Be mindful of what you get for a kit. When i ordered mine,by part number my supplier couldnt provide it, another vendor subbed kit came in and had no thrust washers or bushings. And was shy on clutches and steels.
And was more money.
Reassembled with what i had, saved a couple clutches from old one and lived with the worn bushings.
Next go-around i will be paying closer attention.

By the way,get the book. Its money well spent and its easier than you think.
 
You should go ahead and look up what a rebuild kit is on Summit? Or a transgo stage 2 shift kit?
And don't fall for that having to buy crazy special tools bologna! You can make the tools you need at home.

Oh I'll probably get the rebuild kit either from Jegs or Summit. I was just saying the guy paid 1600 plus for rebuilding his and he could have had one for 4-6 hundred less with a warranty from those guys.

I'm a ways away from the rebuild, I still have to get the transmission trucked down here from Buffalo, it's still at my brother's house unfortunately. Then I'll be able to have a look and see what's what.
 
Be mindful of what you get for a kit. When i ordered mine,by part number my supplier couldnt provide it, another vendor subbed kit came in and had no thrust washers or bushings. And was shy on clutches and steels.
And was more money.
Reassembled with what i had, saved a couple clutches from old one and lived with the worn bushings.
Next go-around i will be paying closer attention.

By the way,get the book. Its money well spent and its easier than you think.

Oh yea, wouldn't think of it without the book, that's for sure. And I'll be sure to do my research on the rebuild kits. It might even make sense for me to pull it apart to investigate it first and then I'll know what should be replaced and it should help me pick out the right kit.
 
Oh yea, wouldn't think of it without the book, that's for sure. And I'll be sure to do my research on the rebuild kits. It might even make sense for me to pull it apart to investigate it first and then I'll know what should be replaced and it should help me pick out the right kit.
Again I recommend if you have a transmission Parts Warehouse or anything like that close by to get your kit there. If you have to go get replacement parts or anything it's a lot easier to be able to drive there.

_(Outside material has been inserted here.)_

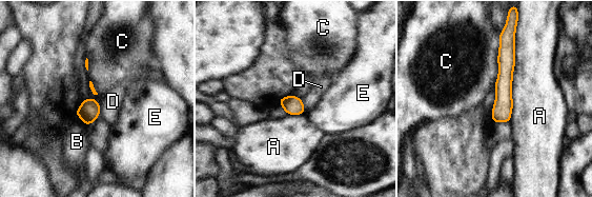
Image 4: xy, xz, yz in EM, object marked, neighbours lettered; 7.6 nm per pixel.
keep # longest_contact A 700 nm; A other, B other, C other, D other, E other; border 4:(301, 99), (306, 112); none of them fits

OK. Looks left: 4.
check 3d 2um at 1:(785, 119) # tapers out

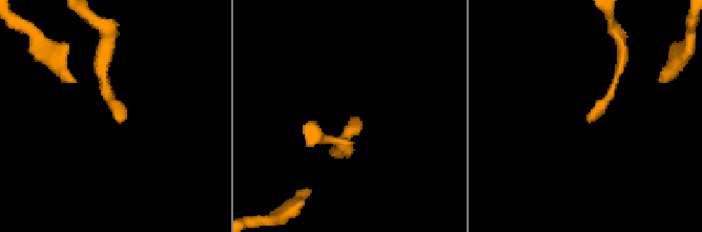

That could be a big if also because I just happen to live in a town that has two pretty comprehensive transmission warehouses.
And yeah that's mechanics 101 take it apart and have the parts match up at the parts store.
 
Again I recommend if you have a transmission Parts Warehouse or anything like that close by to get your kit there. If you have to go get replacement parts or anything it's a lot easier to be able to drive there. That could be a big if also because I just happen to live in a town that has two pretty comprehensive transmission warehouses.
And yeah that's mechanics 101 take it apart and have the parts match up at the parts store.

I'm in Charleston, SC so unfortunately there's really nothing around as far as transmission warehouses. There's a couple of mom and pops shops that SAY they're transmission parts places but in reality they're not much of anything and it's mostly newer stuff.

When I first picked up the car the transmission wouldn't shift at all, turned out there was no fluid in it, so I took it to a shop that also said they were a parts store, they did a service to it, drained whatever was left in the pan, changed the filter and put fluid in it. Said it was shifting, so I paid and drove it home, shifted into 3rd by 10 miles an hour and I knew something else was wrong. Posted some pictures online here and someone saw the linkage for the TV was missing, so the transmission shop missed that and someone somewhere else in the country picked up on it from a picture. Didn't leave me with a warm and fuzzy feeling about that transmission shop/parts store.